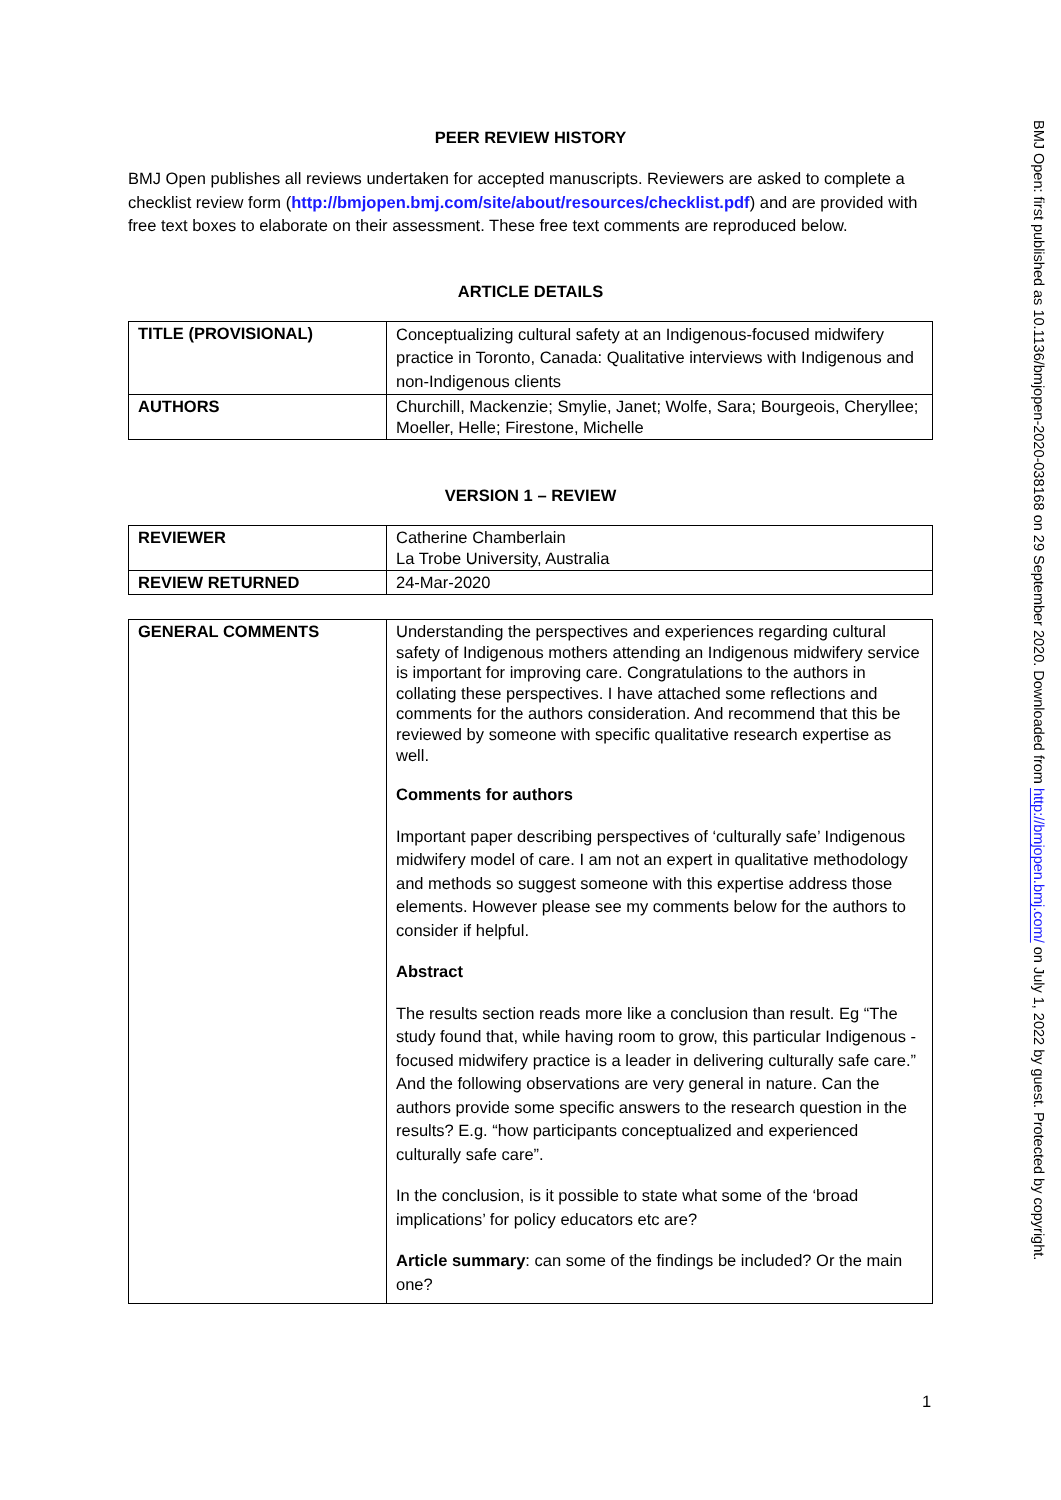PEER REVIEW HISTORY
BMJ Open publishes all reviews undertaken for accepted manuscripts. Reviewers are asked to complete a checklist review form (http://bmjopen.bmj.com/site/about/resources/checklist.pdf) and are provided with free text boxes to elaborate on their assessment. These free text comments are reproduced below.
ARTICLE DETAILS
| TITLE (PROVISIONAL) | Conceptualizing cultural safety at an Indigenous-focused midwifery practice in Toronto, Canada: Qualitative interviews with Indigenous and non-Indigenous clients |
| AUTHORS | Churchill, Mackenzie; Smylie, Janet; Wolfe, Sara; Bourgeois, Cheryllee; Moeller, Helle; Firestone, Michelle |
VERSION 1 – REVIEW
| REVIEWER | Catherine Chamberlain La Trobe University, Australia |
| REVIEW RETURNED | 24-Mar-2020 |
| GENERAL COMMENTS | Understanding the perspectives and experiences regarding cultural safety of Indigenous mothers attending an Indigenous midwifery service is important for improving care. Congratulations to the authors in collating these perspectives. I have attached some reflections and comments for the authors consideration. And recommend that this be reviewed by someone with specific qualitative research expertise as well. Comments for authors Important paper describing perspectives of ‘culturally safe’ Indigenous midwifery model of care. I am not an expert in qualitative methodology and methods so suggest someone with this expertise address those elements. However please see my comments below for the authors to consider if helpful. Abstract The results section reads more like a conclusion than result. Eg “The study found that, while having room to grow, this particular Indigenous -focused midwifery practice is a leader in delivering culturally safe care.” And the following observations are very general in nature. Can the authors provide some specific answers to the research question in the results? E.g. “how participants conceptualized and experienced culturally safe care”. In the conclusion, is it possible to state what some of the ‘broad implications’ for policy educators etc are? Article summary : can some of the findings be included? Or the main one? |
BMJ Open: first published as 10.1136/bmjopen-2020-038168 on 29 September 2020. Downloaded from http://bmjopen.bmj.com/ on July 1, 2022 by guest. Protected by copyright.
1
...
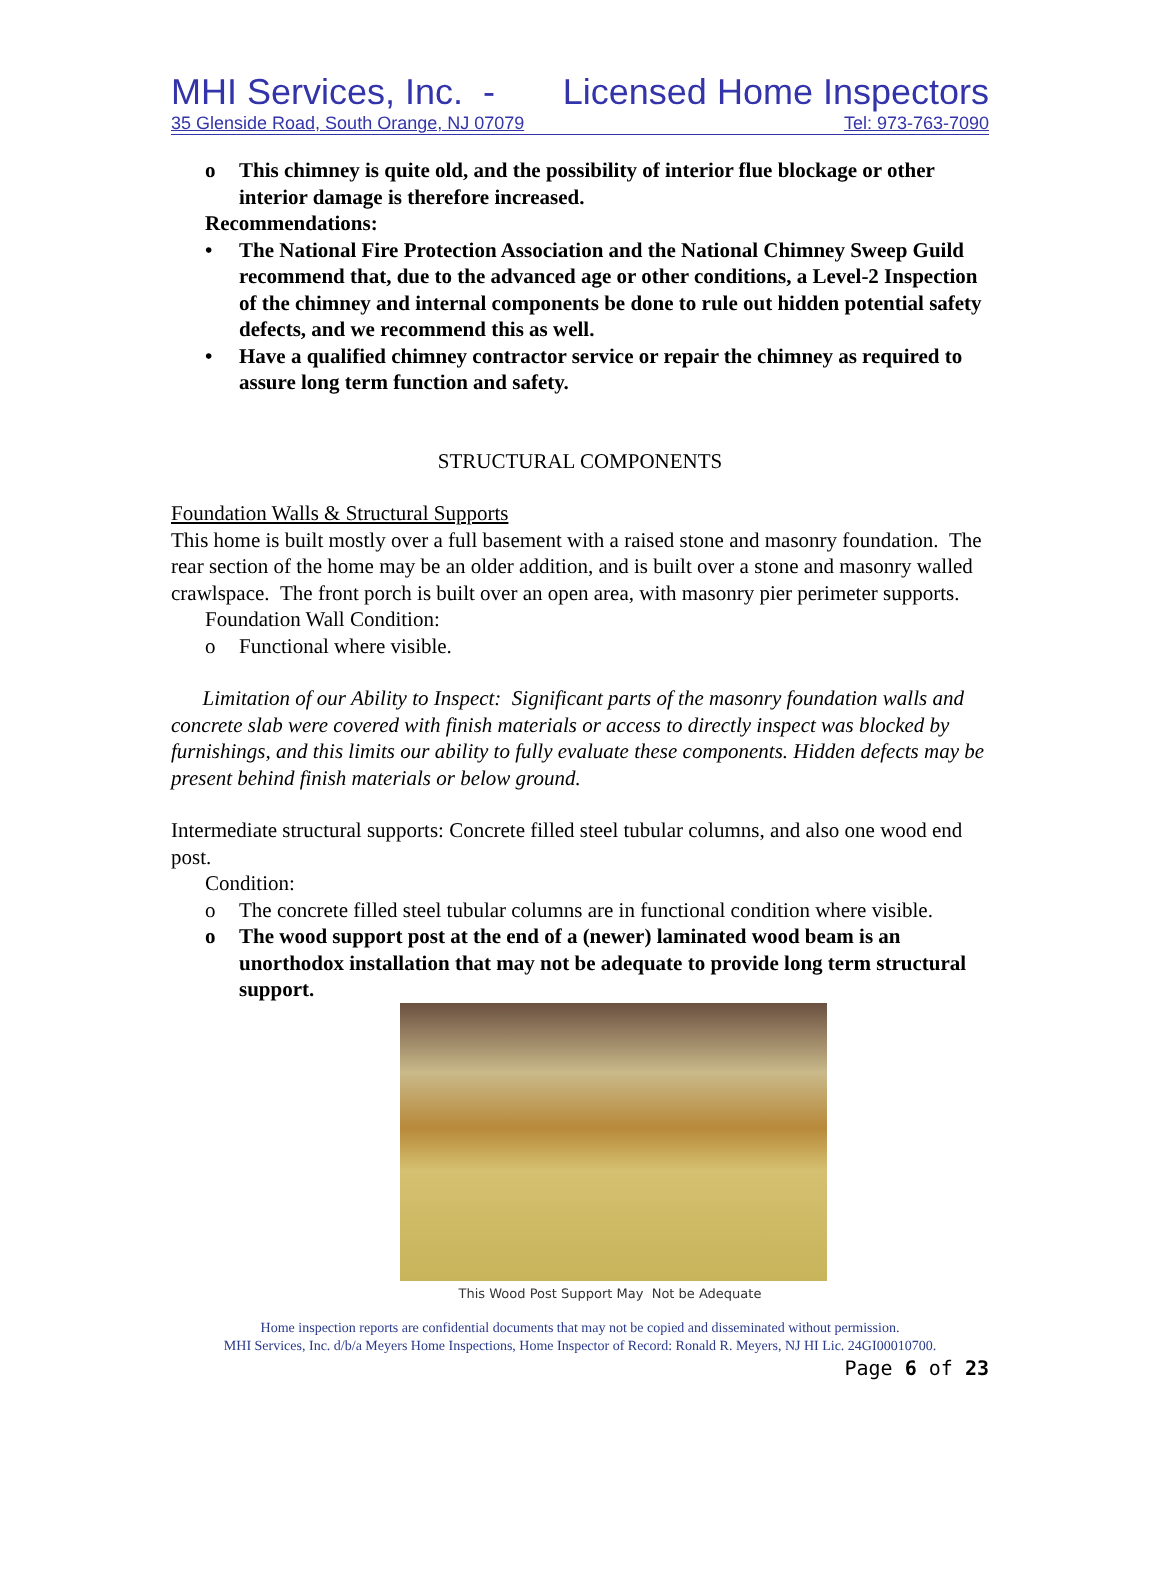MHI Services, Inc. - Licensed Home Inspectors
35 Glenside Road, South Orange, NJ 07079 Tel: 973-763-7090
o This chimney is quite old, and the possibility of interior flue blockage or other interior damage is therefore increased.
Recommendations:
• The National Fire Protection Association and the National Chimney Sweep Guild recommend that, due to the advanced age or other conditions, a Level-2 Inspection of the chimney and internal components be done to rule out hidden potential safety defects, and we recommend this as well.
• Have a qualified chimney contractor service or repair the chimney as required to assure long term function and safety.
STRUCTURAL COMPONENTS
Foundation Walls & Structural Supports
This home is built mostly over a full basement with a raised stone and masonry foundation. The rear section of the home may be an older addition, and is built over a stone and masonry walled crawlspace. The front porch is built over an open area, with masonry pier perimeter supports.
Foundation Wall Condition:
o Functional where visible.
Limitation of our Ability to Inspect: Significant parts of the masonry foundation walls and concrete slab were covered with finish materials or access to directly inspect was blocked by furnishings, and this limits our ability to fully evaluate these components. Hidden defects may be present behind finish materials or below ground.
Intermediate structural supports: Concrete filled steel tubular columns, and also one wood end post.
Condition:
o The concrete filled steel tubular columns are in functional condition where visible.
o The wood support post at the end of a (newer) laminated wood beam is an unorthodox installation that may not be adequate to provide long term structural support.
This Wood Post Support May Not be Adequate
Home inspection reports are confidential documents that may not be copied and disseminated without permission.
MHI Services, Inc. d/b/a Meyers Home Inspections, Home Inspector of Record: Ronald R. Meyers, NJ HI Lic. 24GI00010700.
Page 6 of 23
==
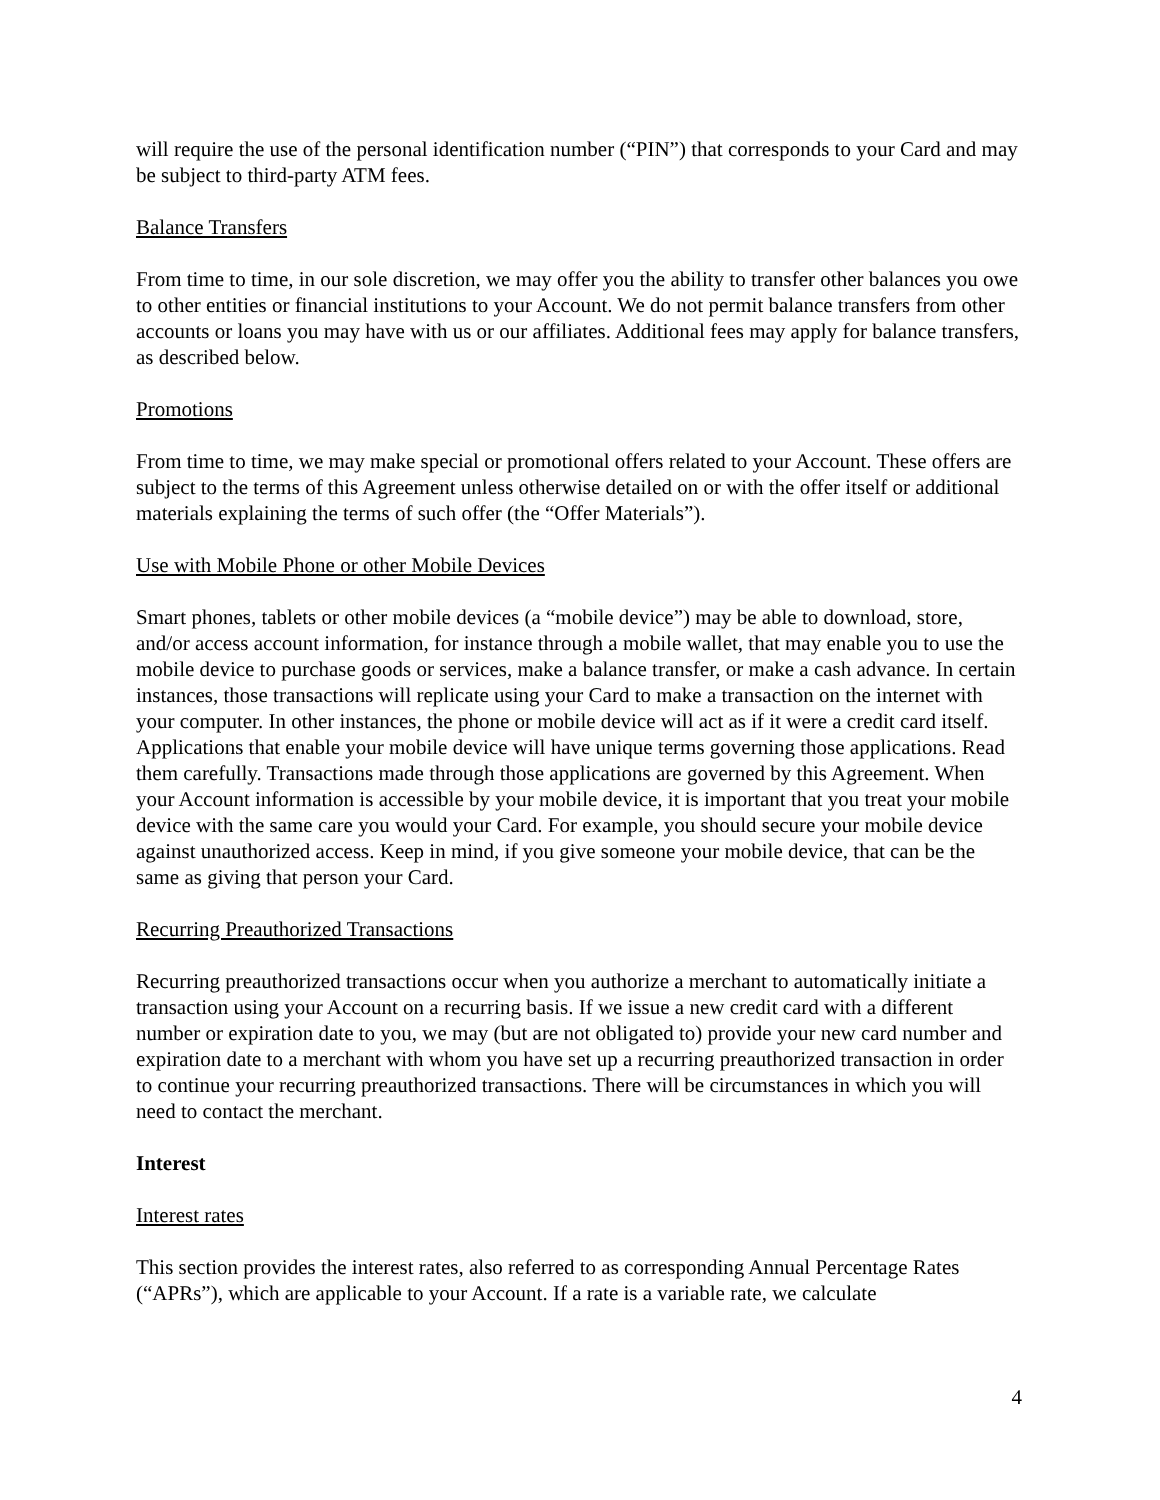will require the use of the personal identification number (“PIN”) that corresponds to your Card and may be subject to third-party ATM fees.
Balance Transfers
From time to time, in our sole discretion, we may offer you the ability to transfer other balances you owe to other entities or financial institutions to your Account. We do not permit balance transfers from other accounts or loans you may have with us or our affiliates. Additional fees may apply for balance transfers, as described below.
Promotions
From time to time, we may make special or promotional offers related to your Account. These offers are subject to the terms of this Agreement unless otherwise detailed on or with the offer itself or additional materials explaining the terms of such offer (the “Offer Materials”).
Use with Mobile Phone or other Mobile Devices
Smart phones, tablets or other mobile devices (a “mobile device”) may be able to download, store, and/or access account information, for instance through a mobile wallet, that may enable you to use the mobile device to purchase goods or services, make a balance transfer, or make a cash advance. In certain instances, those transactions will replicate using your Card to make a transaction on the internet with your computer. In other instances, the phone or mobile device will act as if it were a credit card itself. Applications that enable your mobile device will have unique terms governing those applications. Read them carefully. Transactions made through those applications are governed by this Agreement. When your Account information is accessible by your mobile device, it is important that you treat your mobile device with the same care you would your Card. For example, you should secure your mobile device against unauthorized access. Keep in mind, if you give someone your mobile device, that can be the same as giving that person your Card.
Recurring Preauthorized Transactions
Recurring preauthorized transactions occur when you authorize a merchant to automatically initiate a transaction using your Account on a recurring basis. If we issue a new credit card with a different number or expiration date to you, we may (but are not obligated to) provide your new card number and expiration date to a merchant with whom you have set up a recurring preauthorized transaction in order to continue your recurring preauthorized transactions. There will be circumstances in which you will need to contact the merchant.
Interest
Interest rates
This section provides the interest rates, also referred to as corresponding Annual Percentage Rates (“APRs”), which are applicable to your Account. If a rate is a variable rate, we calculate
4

> **Directions**
Each line above that contains the string "tubular" counts once; give the number of such lines and nothing more.

> **Output below**
2